The last few months have been exciting for BigPay. Our user base has been growing strong. More and more people are using the card for their everyday spending. We’ve added features that make our lives easier. We even made the news a few times.
But all of this becomes relatively unimportant when a top up or a payment fails.
Why do payments sometimes fail?
It’s Monday morning. You’re rushing to work, but first: breakfast. You go to your favorite mamak that actually lives in 2018: it has a payment terminal. You order their signature nasi lemak, flush it with teh tarik. But at the cashier, disaster strikes: your card’s been declined.
To understand why payments fail, we need to understand how payments work. There are two sides to a transaction: an authorisation and a settlement. When you’re paying for something or withdrawing money, the merchant asks us to create an authorisation.
This is where we put a fence around the amount in your account. It’s deducted from your balance and subsequently, you can’t spend it on anything else. The transaction is shown as ‘Pending’, but the merchant has yet to confirm the transaction.
The merchant will then come back to confirm the bill. In other words, that’s when the transaction is settled and money is collected. It can take up to a week, but usually no more than 48 hours. For you, it doesn’t change anything, as the balance you see is the same.
That’s when the transaction’s status goes from ‘Pending’ to ‘Settled’. ‘Pending’ means that the merchant has a fence around your money but hasn’t confirmed it. ‘Settled’ means that the merchant has effectively collected the amount for your account.
What about refunds?
There are two case scenarios. First, the money has been deducted from your account but hasn’t left it: the transaction is pending. Merchants can then simply choose to not confirm the transaction and the money will be released to your account.
If the money has already been collected, they must then make the refund by ‘credit presentment’. Put simply: they’ll send money back to your account. This will appear in your BigPay account.
Other reasons for declined transactions
These are common reasons why a payment might fail.
1. Not enough balance - if you’re trying to buy something but you don’t have enough funds, we’ll decline the authorisation request when it reaches us and the terminal will deny your card.
2. Wrong PIN - unless you’re making a contactless payment, the terminal will ask for your PIN to prove you’re the cardholder. Your entry is encrypted and sent to us for verification. Learn how to change your BigPay card’s PIN.
3. Wrong CVC - card validation codes (CVCs) are designed to make your payments safer. When you make a payment online, most websites will ask you to enter the 3-digit CVC at the back of your card. We’ll decline the payment if it’s wrong.
4. Contactless payment limit - you can only pay up to RM250 per day using our card’s contactless feature. Beyond that, the terminal will return an error - but can you still use Chip & PIN!
Why do top ups sometimes fail?
When a user tries to top up money into a BigPay account, we send a request from our payment gateway, that gets passed to the acquiring (BigPay’s) bank, which is then routed to the issuing bank (via Mastercard, Visa, or direct) to confirm that there are enough funds available on that person’s account. If everything is clear, we then top up your account.
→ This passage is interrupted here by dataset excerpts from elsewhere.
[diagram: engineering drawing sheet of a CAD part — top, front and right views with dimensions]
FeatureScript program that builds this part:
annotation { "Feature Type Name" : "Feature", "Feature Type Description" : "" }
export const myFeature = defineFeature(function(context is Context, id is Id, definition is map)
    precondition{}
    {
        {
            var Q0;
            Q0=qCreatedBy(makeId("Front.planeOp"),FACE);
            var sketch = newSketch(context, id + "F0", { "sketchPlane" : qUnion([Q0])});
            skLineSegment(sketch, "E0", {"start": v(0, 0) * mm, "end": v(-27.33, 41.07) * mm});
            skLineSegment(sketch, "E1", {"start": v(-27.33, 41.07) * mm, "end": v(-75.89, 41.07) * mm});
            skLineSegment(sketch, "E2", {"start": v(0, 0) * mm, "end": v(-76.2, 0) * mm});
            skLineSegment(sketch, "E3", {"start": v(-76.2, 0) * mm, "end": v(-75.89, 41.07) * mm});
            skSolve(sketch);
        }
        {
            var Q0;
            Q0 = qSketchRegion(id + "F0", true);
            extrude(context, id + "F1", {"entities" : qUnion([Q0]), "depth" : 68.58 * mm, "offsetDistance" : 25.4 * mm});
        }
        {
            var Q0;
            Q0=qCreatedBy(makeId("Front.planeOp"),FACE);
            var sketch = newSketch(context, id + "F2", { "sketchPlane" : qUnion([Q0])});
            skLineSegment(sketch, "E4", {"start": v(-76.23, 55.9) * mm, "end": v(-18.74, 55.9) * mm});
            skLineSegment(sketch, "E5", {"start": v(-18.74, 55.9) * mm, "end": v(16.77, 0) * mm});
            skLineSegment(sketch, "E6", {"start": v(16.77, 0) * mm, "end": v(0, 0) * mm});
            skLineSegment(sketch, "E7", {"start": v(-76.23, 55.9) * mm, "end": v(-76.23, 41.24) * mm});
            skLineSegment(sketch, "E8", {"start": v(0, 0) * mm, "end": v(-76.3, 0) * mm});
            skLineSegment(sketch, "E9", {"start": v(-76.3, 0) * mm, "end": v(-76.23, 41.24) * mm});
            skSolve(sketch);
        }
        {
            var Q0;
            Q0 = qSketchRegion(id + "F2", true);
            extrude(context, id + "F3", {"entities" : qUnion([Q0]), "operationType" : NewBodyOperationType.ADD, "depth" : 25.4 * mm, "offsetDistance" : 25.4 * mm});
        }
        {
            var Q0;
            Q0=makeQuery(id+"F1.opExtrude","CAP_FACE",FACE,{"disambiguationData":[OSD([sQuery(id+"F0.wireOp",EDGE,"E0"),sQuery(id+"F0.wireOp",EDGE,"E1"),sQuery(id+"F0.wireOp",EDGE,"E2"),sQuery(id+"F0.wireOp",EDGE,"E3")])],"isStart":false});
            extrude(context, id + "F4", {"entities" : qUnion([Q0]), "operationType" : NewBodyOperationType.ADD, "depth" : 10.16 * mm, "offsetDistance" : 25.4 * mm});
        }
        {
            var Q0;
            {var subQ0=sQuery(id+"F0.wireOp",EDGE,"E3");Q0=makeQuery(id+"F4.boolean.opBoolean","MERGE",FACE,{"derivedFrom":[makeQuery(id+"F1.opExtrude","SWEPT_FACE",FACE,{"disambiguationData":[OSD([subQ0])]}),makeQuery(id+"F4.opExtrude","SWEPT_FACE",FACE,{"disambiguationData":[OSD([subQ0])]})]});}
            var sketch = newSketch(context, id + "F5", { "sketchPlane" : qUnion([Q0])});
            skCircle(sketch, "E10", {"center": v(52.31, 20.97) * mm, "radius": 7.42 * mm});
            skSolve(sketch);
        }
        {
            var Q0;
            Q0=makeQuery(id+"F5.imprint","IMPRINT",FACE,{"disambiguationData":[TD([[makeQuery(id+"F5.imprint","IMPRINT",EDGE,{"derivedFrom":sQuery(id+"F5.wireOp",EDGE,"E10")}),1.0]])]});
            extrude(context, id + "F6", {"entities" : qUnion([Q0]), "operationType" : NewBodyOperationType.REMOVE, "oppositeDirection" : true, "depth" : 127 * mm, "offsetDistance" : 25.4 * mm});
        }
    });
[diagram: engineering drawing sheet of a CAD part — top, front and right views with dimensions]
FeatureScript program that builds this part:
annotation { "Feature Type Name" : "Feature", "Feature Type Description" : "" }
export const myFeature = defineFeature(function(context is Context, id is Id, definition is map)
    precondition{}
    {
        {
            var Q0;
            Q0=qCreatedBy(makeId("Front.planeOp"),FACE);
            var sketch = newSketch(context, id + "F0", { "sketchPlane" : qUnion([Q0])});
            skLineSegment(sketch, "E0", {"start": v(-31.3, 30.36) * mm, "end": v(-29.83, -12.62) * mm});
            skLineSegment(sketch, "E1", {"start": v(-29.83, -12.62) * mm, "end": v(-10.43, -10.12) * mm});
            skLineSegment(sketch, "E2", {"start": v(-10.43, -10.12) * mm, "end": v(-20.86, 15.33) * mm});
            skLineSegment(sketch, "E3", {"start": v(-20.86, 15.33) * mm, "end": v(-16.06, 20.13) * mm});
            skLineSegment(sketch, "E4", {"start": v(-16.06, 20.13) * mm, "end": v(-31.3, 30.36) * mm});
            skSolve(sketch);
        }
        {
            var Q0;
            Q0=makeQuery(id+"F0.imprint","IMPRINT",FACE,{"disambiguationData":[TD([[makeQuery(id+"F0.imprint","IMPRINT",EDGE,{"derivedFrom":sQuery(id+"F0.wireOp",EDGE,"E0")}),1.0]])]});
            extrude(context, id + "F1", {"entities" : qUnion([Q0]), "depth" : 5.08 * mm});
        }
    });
Very rarely, but for a variety of reasons (such as the number of transactions being processed at that time...), sometimes returns an error message is returned from somewhere in the chain - between the payment gateway to the issuing bank to our systems. That's when the money is deducted from the user's bank account, but not yet reflected into the BigPay account.
Your money is still safe and guaranteed in a trust account. But we need to manually reconcile double check our records to make sure everything is a match and funds are going to the right person - this is usually done in under 24 hours.